D'autre part, tu peux sécuriser ton réseau par l'ajout d'une clé wep en hexa (de 26 chiffres hexa pour une sécurité à 128bits. Pour ca, j'utilise WepKeyMaker (http://www.chally.net) qui te permet de construire une clé à partir d'une phrase.

Ensuite, pour te connecter, tu devras rentrer la clé wep. Sinon, point de connexion.

Alex


----------



## thespis (28 Janvier 2005)

Merci pour ta reponse.
J'ai bien verifié que ma borne wifi n'accepte que l'adresse mac de mes 2 postes. 
ca me parait OK.
J'ai peur qu'avec des cracks on puisse brisé ma clé WEP et adresse MAC

Existe il d'autres moyen de protection?

merci


----------



## drs (28 Janvier 2005)

oui effectivement, tu peux craquer une clé WEP. Mais cela, surtout pour une clé en 128bits, demande quand meme quelques heures, une fois une quantité suffisante de paquets capturés (entre 500 et 1000 je crois).
Effectivement ce n'est pas infaillible.

Il existe aussi le WPA qui permet de faire changer la clé toutes les 10 min, ou à un intervalle de temps que tu auras paramétré. A voir si ta borne le gère.

Alex

PS: je viens juste de me mettre à la securité des réseaux wifi, alors si vous avez plus de détails sur le WPA, je suis preneur.


----------



## Denisws (31 Janvier 2005)

Il y a une solution hardware pour la sécurité wifi c'est chez nucleonet 
C'est la seule formule vraiment sure que je connaisse


----------



## Nikopol87 (1 Février 2005)

En complément des deux méthodes (restriction adr MAC + Clé WEP) ; ne pas diffusé le SSID est aussi une solution qui permet de ne pas rendre visible le reseau Wi-FI

Apres pour les crack..... tout en IPSEC !!


----------



## thespis (8 Février 2005)

Nikopol87 a dit:
			
		

> En complément des deux méthodes (restriction adr MAC + Clé WEP) ; ne pas diffusé le SSID est aussi une solution qui permet de ne pas rendre visible le reseau Wi-FI
> 
> Apres pour les crack..... tout en IPSEC !!
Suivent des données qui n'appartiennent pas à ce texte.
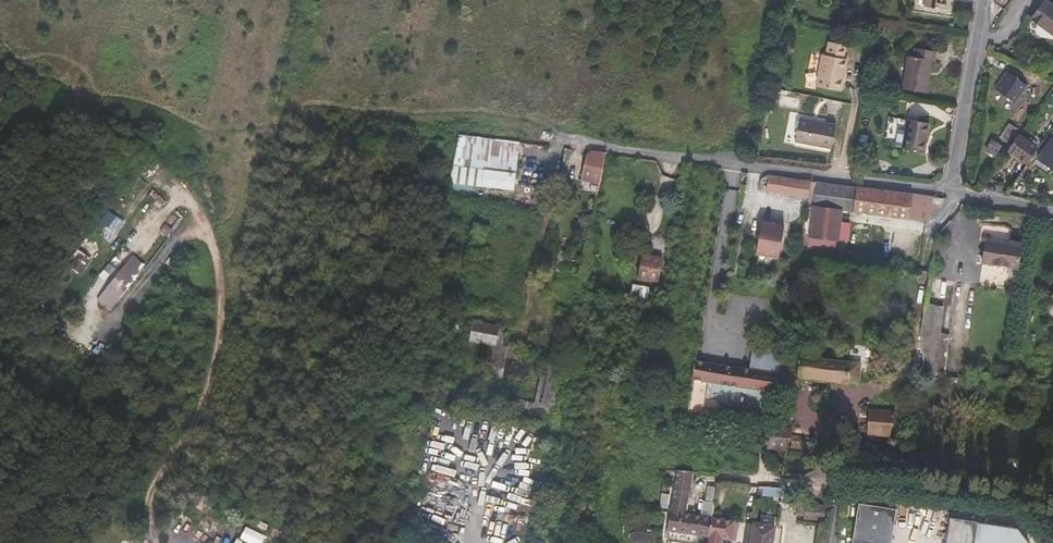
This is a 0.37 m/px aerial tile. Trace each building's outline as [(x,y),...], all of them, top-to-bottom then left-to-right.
[(925,6),(946,9),(947,0),(925,0),(925,6)] [(1046,0),(1031,19),(1052,35),(1052,5),(1046,0)] [(845,59),(848,45),(829,41),(826,55),(822,54),(816,86),(842,92),(848,59),(845,59)] [(848,53),(859,54),(860,45),(848,44),(848,53)] [(936,61),(937,51),(915,48),(914,58),(907,57),(902,90),(927,94),(932,61),(936,61)] [(1015,74),(1000,95),(1016,105),(1030,84),(1015,74)] [(800,117),(795,142),(832,148),(836,125),(800,117)] [(908,120),(902,149),(925,153),(930,124),(908,120)] [(1000,137),(1011,146),(1020,134),(1022,132),(1009,123),(1000,137)] [(1008,151),(1027,165),(1039,148),(1020,134),(1011,146),(1008,151)] [(519,144),(459,137),(453,166),(450,184),(514,191),(516,174),(519,144)] [(1041,151),(1052,160),(1052,138),(1051,137),(1041,151)] [(992,140),(986,151),(996,157),(1002,146),(992,140)] [(605,155),(592,154),(588,157),(587,162),(603,166),(605,155)] [(849,166),(858,168),(860,158),(850,157),(849,166)] [(603,166),(587,162),(583,180),(600,183),(603,166)] [(811,181),(769,176),(767,190),(809,196),(811,181)] [(858,187),(816,181),(813,206),(855,212),(858,187)] [(934,196),(858,187),(855,212),(929,221),(934,196)] [(841,210),(813,206),(808,237),(836,241),(841,210)] [(119,232),(125,219),(115,214),(109,227),(119,232)] [(785,226),(763,222),(757,254),(779,258),(785,226)] [(987,244),(984,263),(1017,268),(1020,246),(1011,245),(1011,248),(987,244)] [(81,275),(92,259),(81,252),(70,268),(81,275)] [(110,310),(147,261),(134,252),(97,300),(110,310)] [(663,258),(642,254),(638,279),(658,283),(663,258)] [(106,279),(115,267),(110,263),(101,275),(106,279)] [(25,275),(20,281),(26,286),(31,279),(25,275)] [(632,285),(630,296),(648,300),(650,288),(632,285)] [(944,307),(926,305),(921,333),(925,377),(945,378),(949,335),(941,334),(944,307)] [(504,347),(503,327),(473,322),(470,341),(494,345),(489,376),(498,378),(504,347)] [(69,339),(81,351),(92,340),(80,328),(69,339)] [(753,349),(750,371),(721,366),(696,362),(693,379),(721,384),(776,393),(779,376),(781,364),(783,354),(753,349)] [(861,366),(800,358),(799,366),(781,364),(779,376),(776,393),(798,397),(801,379),(858,386),(861,366)] [(555,427),(566,368),(544,363),(535,403),(505,398),(502,417),(555,427)] [(721,384),(693,379),(687,415),(716,417),(717,410),(703,409),(705,398),(709,398),(711,387),(720,389),(721,384)] [(427,423),(449,427),(452,408),(431,404),(427,423)] [(895,414),(870,412),(868,436),(890,438),(895,414)] [(789,441),(789,440),(789,435),(789,434),(790,426),(772,425),(770,440),(769,450),(786,451),(787,441),(789,441)] [(800,436),(789,434),(789,435),(789,440),(791,442),(790,448),(810,451),(812,437),(805,436),(804,442),(799,441),(800,436)] [(686,514),(693,472),(689,471),(677,470),(667,531),(708,538),(711,519),(686,514)] [(714,504),(716,488),(709,487),(706,503),(714,504)] [(896,509),(858,504),(852,542),(891,542),(896,509)] [(825,507),(804,507),(804,520),(823,521),(825,507)] [(1021,529),(950,518),(946,542),(1026,542),(1021,529)] [(711,519),(708,538),(708,542),(720,542),(721,540),(735,542),(739,524),(711,519)] [(775,528),(764,526),(751,525),(748,524),(744,542),(773,542),(775,528)] [(241,538),(251,542),(263,542),(267,535),(247,526),(241,538)]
comment dissimuler le ssid?
merci


----------



## drs (8 Février 2005)

salut

pour dissimuler le SSID, il suffit de décocher la case Broadcast SSID (ou quelque chose d'approchant).

Ceci dit, meme en interdisant le broadcast, des outils comme istumbler peuvent détecter le point d'acces wifi. Donc, aucune utilité!

Alex


----------



## Einbert (9 Février 2005)

Pour le moment, on ne peut pas vraiment parler de sécurité fiable en ce qui concerne le Wireless.
 A son tout début, il n'y avait même pas de cryptage, car cela aurait demandé trop de puissance aux premiers périphériques wireless. Puis le WEP fut un vrai flop, car même si l'algorithme de crpytographie utilisé par WEP (en l'occurence RC4) est bon, la façon dont celui-ci est utilisée est mauvais. Il existe deux attaques principales sur le WEP :  la méthode du dictionnaire, qui si on sniffe suffisamment de paquet (pour collecter l'espace complet des vecteurs d'initialisation) permettra en offline de décrypter les paquets, mais le but n'étant pas d'obtenir la clé; la réelle faille de WEP et qui permet de trouver la clé dans un temps linéaire, et c'est bien là le problème, car même avec 128bits ( clé effective de 104 bits et 24 pour les vecteurs d'initialisation ) la complexité n'augmente que de façon linéaire,  est le fait qu'il existe des vecteurs d'initialisation dit faible qui permette de découvrir petit à petit la clé (  comme on peut le voir dans les films, ou un code est afficher chiffre par chiffre quand un gangster essai de le cracker); pour plus d'infos à ce sujet, il faut se référer au papier de base écrit par  un gourou de la cryptographie (Adi Shamir, un des _aventeurs _de RSA); le papier est assez complexe à comprendre, car très mathématique. Le mieux est également de voir ce que dit wikipedia au sujet du WEP, afin de voir les autres problèmes qu'il y a avec WEP. Concernant le masquage du nom de la borne, il est en effet assez facile de le trouver via des tools déjà proposés dans un post précédent (le meilleur que je connaisse sur mac est kismac). Concernant le filtrage de l'adresse MAC, là aussi, si c'est la seule protection mise en place, c'est très facile à contourner, via un simple spoofing d'adresse MAC. 
 Un autre problème que l'on peut rencontrer (je ne sais pas si cela est vraiment encore faisable) est l'usurpation du nom de la borne, où on peut forcer qqun à se connecter sur une borne du pirate, plutôt que la vraie, si le signal de la borne du pirate est plus forte.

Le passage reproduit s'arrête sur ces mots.